Clearing out music - having a theological clear out
- Paul Coleman
- 1 day ago
- 3 min read
OK so today's ADHD hyper focus led me to start tidying up my study. Before I knew it, I got distracted sorting out the immense piles of worship music taking up one of my shelves and realising just how much my theology has changed over the years.
I've been playing church music almost as long as I can remember. I have a love hate relationship with songs such as Shine Jesus Shine, It is one of the first pieces of worship music I learnt and I have a distinct memory of inflicting it (in the key of C) on a Baptist church in London. I think I was about 12. When I was 15 we moved to Texas where I remember leading some worship at a youth group on a tinny Yamaha keyboard, and sang as part of the worship group. Moving back to the UK a few years later I was shocked to find the Minster of the village church I'd grown up in loading MIDI files into the organ, I very quickly got behind the console, I still don't like using tinned music for worship.
Over the last 20+ years I have played in numerous worship groups and ended up leading worship in churches all over the country, and have amassed a large collection of worship music, both in book form and in numerous photocopies and printouts ... today i threw half of them away.

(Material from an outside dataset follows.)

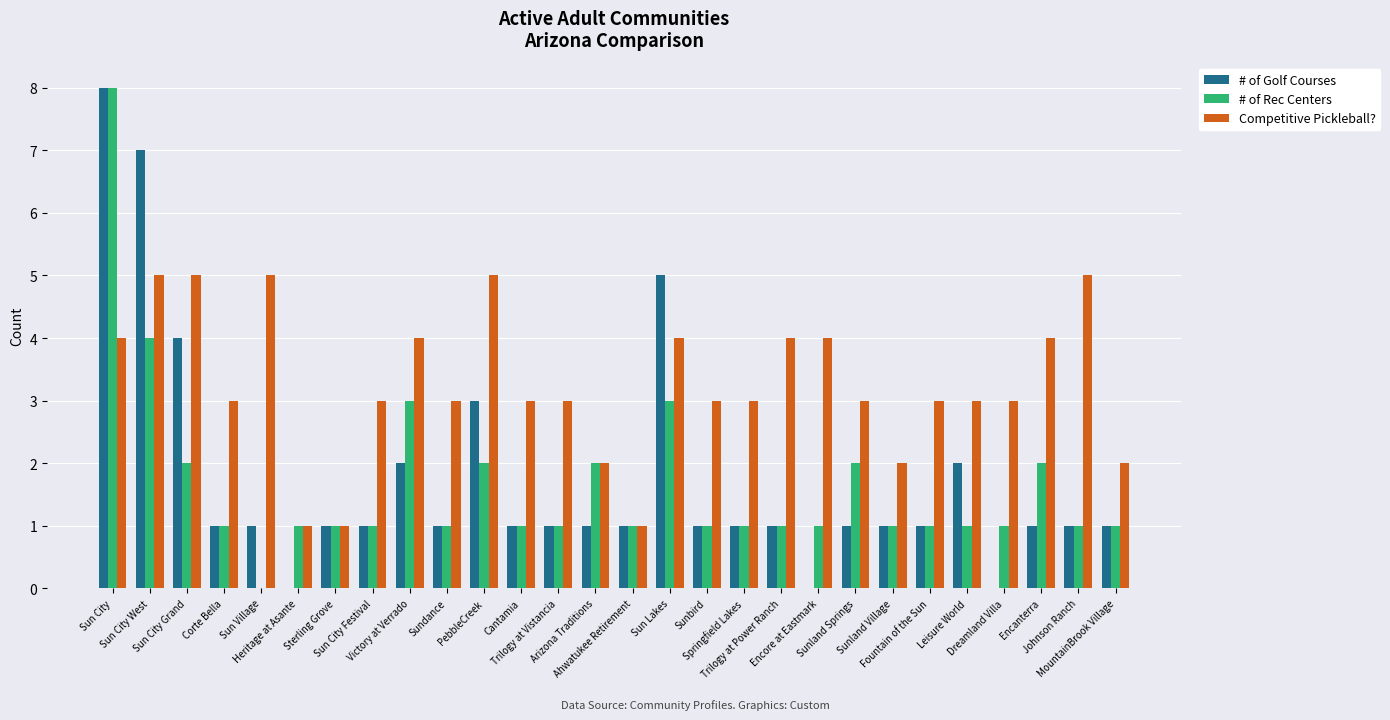

Which series changed the most between Sterling Grove and Sundance?

Competitive Pickleball?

I started to try and tidy up my study, it had become a bit of a mess and needed a sort out. Over the last couple of years I've pulled pieces of music out of the folders and never got around to re-filing them. Today as I started to go though the folders and piles I discovered how much my understanding of who God is has changed since I first started leading worship. So many of the songs have lyrics that I now find myself unable to sing, with a focus on judgement, and God coming in glory or the promise of Christians being taken into heaven as a reward for believing the right things. Very little of it was related to Gods justice, love and mercy. "Love" wrapped in a mailed fist of judgement and condemnation rather than justice wrapped in Grace and Mercy. When I look at the sheet music I've kept, there is a lot that speaks of God revealed in creation, a lot of the revelation of God's grace and mercy, the only themes of judgement and condemnation are of the unjust systems and abuses of power and authority.

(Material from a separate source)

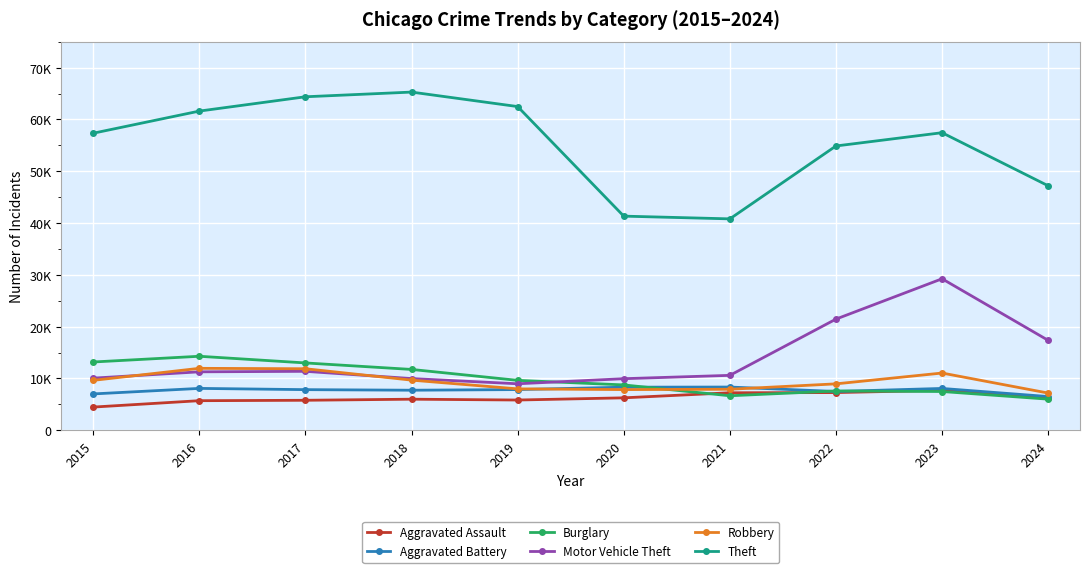

Does the chart have visible grid lines?

Yes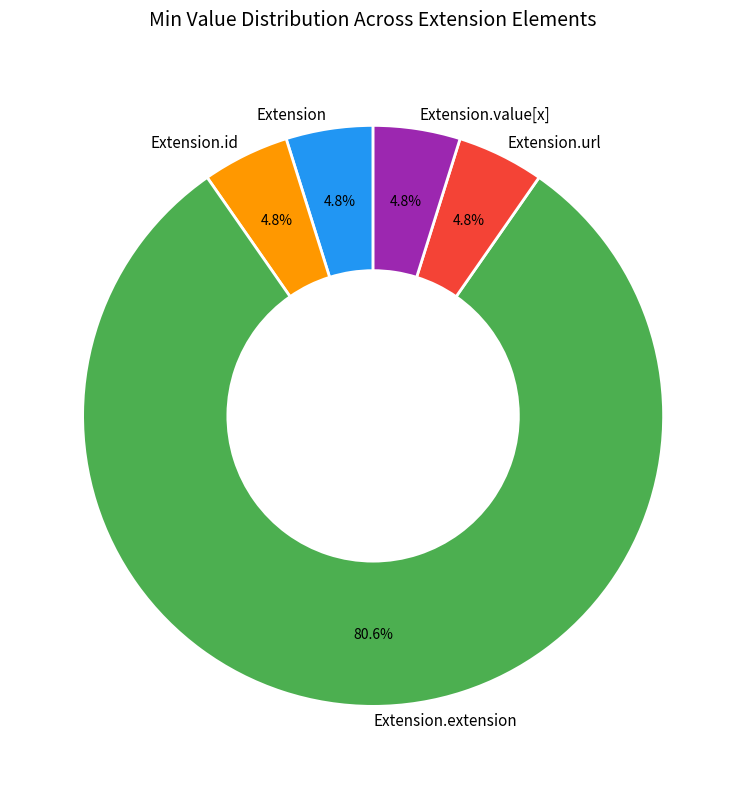

What portion of the pie excludes Extension.url?

95.2%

I've always loved worship, I possibly remember now scripture through song than through Bible study, and when I'm struggling I play the piano as a form of prayer, using music and song lyrics to express the things I can't. One of the hardest parts of training for ordained ministry is knowing that I will spend less time playing the piano in worship. However, I have noticed that I spend as much if not more time making sure that I have the right prayers and hymns as I do on the sermon. For me this often involves playing in my study and I don't imagine that is going to change. I'm always hopeful that something I say will touch someone, that they will remember it, but I know that it is likely that, even if they don't remember a word I say in the sermon, people will remember the hymns and worship songs, and the words to those songs will stick in people's hearts and minds, they will challenge people to think about what it is they believe.
Clearing out that pile of music has challenged me to look again at what I believe and who I believe God is, and to reflect on the way that understanding has changed. I suspect that If I come back in another few years and have a similar sort out, I'll discover another shift in the songs I sing. Over the last few years I've enjoyed writing a few songs of my own, looking at them today there are a few I'd change musically, but not lyrically, it will be interesting to see what happens when I look at those in the future.
The one thing I know is that even as my understanding of God grows and evolves, I won't stop singing Gods praise.